According to the classification of St. Gallen Consensus (2009), a low index of proliferative activity is considered level Ki-67 less than 15%, medium - 16-30%, and high - more than 30%.

What can influence the result?

The quality of the paraffin blocks provided, the experience and qualifications of the pathologist, since the immunohistochemical method is not fully standardized and the evaluation of its results is somewhat subjective.
The interpretation of the results of the study should be carried out exclusively by a doctor of the relevant specialty, the data on the effectiveness and expediency of prescribing certain drugs, depending on the results of the study, are purely advisory in nature and can be revised taking into account the individual characteristics of the patient.

Important Notes

In case of uncertain HER2/neu-receptor status (the result of immunohistochemical study 2+), it is recommended to perform a FISH- or CISH-study, which will reveal hyperactivation of the gene encoding this receptor. If these studies are unavailable, a second immunohistochemical study is allowed, but on a different sample of tumor tissue.
There are several scales for assessing the receptor status of breast cancer, the laboratory report should indicate which one was used to evaluate the positivity of the tumor in this study, as well as a descriptive characteristic of the number of positive cells, staining features of cellular structures and morphological features of cells.

Histological examination of the biopsy material of the formation of the mammary gland

Cytological examination of breast punctures

Determination of HER2 tumor status by FISH

Determination of HER2 tumor status by CISH

Who orders the study?

Oncologist, mammologist, oncogynecologist.

Literature

Dana Carmen Zaha. Significance of immunohistochemistry in breast cancer. World Journal of Clinical Oncology, 2014; 5(3): 382-392.

NCCN Clinical Practice Guidelines in Oncology: Breast Cancer. Version 3.2017 – November 10, 2017. Available at www.nccn.org.

Clinical laboratory diagnostics: national leadership: in 2 volumes - T. I / Ed. V. V. Dolgova, V. V. Menshikov. - M.: GEOTAR-Media, 2012. S. 658-660.

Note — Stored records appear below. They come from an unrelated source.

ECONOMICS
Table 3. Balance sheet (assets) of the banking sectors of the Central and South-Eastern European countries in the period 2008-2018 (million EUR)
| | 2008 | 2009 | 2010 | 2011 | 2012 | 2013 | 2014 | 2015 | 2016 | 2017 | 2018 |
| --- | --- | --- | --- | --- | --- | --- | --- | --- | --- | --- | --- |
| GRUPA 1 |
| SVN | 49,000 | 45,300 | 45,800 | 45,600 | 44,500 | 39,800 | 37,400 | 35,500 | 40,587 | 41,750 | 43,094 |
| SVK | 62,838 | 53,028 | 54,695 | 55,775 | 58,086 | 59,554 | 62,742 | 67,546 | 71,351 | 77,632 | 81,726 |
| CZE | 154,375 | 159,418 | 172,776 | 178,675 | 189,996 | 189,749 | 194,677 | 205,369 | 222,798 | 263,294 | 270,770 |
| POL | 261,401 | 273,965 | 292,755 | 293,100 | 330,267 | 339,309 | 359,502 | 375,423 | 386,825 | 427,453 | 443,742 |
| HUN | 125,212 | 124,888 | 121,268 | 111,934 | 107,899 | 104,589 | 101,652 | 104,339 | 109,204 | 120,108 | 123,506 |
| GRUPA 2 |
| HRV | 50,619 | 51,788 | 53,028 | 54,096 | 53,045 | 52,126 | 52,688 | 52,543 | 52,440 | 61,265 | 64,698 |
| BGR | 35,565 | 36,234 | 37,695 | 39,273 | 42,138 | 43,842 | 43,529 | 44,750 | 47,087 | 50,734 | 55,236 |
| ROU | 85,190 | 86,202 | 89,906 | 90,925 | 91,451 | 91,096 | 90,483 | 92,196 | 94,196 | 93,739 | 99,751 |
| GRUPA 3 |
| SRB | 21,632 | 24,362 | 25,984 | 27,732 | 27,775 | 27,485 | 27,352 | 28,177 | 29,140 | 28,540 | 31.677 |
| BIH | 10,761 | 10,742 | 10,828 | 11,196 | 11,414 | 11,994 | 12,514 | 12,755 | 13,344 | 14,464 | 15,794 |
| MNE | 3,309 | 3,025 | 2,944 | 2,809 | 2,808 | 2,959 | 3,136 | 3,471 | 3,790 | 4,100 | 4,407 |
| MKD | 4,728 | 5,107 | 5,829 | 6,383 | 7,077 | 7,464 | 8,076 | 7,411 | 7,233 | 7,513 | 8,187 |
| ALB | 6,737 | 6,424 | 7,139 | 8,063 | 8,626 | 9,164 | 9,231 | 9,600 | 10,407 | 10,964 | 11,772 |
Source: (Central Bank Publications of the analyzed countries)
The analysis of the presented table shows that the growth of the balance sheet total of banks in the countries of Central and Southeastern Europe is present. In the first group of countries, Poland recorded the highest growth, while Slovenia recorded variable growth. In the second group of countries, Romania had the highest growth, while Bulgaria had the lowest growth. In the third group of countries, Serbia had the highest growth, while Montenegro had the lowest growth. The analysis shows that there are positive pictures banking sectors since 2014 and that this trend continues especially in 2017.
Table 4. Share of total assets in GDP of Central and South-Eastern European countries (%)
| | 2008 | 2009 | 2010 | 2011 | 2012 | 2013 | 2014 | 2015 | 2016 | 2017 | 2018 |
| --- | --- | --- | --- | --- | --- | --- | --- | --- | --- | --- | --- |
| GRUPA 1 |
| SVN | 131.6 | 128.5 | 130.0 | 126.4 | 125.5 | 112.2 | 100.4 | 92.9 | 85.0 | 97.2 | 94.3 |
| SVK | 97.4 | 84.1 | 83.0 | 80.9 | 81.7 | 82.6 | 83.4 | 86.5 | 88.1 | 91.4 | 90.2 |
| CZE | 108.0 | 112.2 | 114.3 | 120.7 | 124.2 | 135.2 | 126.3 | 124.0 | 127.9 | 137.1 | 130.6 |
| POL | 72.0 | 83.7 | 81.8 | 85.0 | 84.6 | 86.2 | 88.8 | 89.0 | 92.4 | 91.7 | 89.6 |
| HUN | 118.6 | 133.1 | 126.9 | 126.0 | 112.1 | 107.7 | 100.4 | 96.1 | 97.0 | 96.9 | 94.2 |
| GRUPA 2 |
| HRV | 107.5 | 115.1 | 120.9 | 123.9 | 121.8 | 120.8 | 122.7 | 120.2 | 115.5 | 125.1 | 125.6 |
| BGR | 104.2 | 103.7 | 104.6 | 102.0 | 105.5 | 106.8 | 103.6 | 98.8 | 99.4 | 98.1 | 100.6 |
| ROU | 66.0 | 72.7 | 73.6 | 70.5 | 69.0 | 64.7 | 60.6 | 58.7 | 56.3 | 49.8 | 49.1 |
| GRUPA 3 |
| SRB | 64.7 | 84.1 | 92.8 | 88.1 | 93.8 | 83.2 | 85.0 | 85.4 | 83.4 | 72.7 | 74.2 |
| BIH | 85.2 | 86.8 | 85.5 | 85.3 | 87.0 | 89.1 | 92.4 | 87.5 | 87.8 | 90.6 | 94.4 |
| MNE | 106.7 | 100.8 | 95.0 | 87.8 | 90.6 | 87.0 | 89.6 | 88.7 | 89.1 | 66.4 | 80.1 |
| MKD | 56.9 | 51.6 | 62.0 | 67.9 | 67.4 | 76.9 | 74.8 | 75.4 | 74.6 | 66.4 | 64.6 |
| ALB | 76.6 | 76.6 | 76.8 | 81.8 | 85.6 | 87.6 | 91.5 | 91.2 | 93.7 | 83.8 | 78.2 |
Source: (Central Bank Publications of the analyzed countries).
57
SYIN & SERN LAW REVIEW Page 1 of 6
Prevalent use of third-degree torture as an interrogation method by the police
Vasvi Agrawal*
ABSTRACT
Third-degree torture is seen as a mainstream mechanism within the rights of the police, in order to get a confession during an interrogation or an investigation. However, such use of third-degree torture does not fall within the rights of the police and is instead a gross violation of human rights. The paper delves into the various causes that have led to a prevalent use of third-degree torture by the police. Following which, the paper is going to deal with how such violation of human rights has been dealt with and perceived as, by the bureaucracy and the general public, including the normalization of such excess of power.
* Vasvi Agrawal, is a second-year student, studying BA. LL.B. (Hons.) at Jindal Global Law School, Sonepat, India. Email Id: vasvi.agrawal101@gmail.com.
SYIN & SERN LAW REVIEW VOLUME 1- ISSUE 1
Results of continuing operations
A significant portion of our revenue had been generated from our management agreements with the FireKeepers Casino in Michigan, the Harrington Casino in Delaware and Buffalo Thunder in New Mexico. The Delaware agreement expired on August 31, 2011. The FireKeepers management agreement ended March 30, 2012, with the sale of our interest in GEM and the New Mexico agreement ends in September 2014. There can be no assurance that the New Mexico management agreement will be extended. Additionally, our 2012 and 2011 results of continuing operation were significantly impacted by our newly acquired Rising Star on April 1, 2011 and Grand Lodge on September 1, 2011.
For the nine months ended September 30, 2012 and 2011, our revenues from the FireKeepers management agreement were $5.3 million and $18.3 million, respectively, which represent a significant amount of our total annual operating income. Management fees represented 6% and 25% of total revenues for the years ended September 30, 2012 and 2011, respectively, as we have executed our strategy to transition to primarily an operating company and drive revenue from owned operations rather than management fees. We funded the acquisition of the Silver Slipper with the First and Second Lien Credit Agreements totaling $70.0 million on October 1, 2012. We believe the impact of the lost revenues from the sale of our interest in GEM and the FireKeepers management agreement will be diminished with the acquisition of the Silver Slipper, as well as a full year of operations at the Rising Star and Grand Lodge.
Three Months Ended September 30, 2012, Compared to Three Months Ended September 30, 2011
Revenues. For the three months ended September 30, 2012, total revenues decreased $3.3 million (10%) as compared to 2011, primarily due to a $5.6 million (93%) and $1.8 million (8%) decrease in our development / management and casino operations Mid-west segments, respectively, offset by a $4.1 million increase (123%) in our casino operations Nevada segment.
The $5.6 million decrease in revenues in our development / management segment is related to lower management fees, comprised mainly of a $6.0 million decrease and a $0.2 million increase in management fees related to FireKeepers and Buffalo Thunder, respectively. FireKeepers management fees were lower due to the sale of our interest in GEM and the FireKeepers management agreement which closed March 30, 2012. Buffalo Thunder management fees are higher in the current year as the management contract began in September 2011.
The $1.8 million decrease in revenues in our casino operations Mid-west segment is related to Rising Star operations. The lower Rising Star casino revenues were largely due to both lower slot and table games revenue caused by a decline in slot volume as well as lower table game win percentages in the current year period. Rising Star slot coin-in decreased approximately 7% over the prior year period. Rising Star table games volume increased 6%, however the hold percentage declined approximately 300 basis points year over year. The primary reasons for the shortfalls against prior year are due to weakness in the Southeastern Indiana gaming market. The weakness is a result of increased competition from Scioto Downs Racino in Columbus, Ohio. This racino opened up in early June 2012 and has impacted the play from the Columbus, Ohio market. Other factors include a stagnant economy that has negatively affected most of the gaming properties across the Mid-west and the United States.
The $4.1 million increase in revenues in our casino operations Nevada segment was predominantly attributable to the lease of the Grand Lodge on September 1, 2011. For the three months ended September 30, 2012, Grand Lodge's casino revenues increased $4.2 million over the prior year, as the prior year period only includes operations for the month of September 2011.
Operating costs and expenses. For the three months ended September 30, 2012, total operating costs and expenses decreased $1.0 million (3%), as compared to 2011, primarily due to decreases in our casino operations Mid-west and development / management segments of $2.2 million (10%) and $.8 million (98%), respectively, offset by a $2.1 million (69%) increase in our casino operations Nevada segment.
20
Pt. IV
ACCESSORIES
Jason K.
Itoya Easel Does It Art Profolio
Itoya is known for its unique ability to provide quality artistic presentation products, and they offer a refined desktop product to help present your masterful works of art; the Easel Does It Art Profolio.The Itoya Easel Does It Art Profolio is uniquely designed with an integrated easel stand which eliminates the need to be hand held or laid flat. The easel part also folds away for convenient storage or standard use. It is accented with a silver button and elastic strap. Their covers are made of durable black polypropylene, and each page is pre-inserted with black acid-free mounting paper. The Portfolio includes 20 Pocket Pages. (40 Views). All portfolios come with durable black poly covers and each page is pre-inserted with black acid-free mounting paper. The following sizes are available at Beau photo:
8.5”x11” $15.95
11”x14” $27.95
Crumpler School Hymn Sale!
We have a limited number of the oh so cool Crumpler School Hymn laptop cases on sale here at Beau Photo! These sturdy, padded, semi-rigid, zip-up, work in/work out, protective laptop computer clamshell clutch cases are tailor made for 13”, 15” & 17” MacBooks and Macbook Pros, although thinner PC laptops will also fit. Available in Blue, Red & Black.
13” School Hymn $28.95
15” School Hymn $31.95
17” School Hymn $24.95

V. F. Semiglazov, R. M. Paltuev, V. V. Semiglazov, G. A. Dashyan, T. Yu. Semiglazova, P. V. Krivorotko, K. S. Nikolaev. General recommendations for treatment early cancer mammary gland Galle-2015, adapted by the experts of the Russian Society of Mammary Oncologists. Tumors of the female reproductive system, 2015; 3:43-60.

Questions: 167

Hello! My mom had surgery to remove right chest. Received the results of the study. Please help me to decipher. Thanks. Immunohistochemical study of tumor tissue: estrogen receptors 6 points (D.C. Allred scale), clone SP1 (Thermo Fisher-Labvision); progesterone receptors 4 points (D.C. Allred scale), clone PgR YR 85 (Thermo Fisher-Labvision); the result of c-erbB-2 oncoprotein HER 2 heu (clone SP 3 Thermo Fisher-Labvision) - 0 points (negative).